The sun, which is our center of energy, is a large magnetic mass, not in combustion, and bearing no relation to the ancients of the fiery furnace, but simply a magnetic mass. That source of energy is magnetic, entering our sphere and causing the phenomena of lightning and the extreme local phenomena of caloric energy. The caloric energy determines the rainfall and the growth of plant and animal life. That is the basis of some research work that has been going on on my part for over a third of a century, and the basis of the prediction on my part that we were to pass through a drought period by reason of the occurrence of the sun spots. I made some mathematical calculations of that.

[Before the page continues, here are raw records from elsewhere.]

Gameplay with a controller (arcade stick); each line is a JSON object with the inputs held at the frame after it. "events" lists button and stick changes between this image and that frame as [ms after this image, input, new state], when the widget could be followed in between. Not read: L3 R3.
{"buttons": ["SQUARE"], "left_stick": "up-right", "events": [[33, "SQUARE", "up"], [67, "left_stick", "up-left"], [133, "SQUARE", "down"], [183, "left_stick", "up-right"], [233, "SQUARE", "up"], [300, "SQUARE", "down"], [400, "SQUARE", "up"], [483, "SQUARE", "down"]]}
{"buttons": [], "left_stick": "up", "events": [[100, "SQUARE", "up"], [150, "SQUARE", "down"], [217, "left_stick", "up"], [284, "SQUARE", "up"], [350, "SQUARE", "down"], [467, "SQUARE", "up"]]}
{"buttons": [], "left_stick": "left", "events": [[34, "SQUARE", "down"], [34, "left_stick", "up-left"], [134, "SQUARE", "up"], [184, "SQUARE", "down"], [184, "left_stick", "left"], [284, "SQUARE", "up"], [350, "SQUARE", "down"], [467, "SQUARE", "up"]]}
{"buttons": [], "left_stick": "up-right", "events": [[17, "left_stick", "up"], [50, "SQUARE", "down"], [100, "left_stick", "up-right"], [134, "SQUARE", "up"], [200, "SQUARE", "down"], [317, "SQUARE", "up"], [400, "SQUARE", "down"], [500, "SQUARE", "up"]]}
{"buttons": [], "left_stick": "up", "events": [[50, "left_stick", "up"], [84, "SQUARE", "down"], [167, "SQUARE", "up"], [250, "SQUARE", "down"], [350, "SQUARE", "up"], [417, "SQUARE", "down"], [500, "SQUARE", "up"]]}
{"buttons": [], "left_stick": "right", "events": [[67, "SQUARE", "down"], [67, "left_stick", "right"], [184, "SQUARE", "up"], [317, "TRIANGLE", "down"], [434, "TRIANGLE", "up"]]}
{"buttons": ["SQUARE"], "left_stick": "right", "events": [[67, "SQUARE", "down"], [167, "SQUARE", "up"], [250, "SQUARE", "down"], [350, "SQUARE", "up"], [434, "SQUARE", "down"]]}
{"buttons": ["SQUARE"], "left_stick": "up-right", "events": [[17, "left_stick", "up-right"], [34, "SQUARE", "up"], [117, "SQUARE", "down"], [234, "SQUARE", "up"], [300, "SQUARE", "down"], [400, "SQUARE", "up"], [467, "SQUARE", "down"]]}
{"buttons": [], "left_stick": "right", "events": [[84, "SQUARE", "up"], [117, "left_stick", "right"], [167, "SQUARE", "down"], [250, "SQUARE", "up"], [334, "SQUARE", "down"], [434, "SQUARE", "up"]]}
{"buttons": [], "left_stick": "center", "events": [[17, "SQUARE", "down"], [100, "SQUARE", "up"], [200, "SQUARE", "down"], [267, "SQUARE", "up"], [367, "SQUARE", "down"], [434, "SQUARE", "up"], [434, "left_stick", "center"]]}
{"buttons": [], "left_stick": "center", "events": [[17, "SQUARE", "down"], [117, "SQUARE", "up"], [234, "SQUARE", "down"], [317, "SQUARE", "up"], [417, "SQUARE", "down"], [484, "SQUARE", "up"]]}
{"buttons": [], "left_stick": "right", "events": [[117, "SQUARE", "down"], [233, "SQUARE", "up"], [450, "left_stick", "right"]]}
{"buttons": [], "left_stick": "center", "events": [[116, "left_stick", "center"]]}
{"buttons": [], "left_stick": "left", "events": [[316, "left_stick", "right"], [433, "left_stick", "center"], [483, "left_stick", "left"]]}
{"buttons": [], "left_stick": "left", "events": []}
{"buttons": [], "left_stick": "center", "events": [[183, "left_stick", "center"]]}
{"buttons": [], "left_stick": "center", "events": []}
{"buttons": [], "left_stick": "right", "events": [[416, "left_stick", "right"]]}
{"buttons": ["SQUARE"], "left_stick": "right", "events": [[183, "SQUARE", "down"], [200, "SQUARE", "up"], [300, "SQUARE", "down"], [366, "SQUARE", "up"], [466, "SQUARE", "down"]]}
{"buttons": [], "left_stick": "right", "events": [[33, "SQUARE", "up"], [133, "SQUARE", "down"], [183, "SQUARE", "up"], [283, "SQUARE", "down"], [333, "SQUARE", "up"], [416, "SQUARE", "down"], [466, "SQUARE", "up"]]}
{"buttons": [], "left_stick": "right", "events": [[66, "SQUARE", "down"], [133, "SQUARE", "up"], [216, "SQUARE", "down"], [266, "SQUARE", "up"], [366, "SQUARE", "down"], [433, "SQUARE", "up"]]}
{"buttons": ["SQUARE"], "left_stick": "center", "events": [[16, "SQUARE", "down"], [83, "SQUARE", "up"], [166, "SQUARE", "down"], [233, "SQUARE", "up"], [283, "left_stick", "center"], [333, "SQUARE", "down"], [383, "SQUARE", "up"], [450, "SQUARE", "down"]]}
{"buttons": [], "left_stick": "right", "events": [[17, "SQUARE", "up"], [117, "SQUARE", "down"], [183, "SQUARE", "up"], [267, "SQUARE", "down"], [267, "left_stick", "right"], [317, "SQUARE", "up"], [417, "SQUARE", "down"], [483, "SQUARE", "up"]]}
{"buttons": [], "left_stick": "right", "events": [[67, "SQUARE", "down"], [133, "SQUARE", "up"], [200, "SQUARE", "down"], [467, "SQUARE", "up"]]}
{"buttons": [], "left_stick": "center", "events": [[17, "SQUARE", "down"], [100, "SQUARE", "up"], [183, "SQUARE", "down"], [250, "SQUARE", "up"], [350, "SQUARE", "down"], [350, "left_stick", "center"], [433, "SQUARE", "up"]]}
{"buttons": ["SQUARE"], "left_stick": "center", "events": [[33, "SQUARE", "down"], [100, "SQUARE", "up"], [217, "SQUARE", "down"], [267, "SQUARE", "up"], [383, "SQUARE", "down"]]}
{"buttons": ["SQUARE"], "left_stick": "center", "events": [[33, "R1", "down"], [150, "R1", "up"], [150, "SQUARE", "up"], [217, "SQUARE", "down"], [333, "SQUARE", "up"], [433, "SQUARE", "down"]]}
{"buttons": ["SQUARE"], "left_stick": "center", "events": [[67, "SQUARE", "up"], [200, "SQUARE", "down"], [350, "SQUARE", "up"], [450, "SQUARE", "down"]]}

I had a photograph made of the sun spots and discovered that we would have a diminution, possibly, mathematically determined, per

haps as high as 5 per cent of the sun's energy. That brings about a drought period. That controls the whole operation.

Mr. SHARP. So the existence of sun spots has to do with disturbances of the atmosphere?

Prof. HARPER. Not only the atmosphere, but seismic, pestilence, drought, famine, and others.

Mr. SHARP. The sun spots, you think, were the primary cause? Prof. HARPER. Yes, sir; and some others.

Mr. SHARP. What relation has the lessening of the forests to the production of sun spots?

Prof. HARPER. Now you have got a subject that is large enough for

Mr. SHARP. I studied it myself for 30 years, and I think I know something about that question, and I was curious to get your views on the same.

Prof. HARPER. You had got enough to make deductions that any good mathematician could make and our good astronomers. Scientists have really accepted that theory.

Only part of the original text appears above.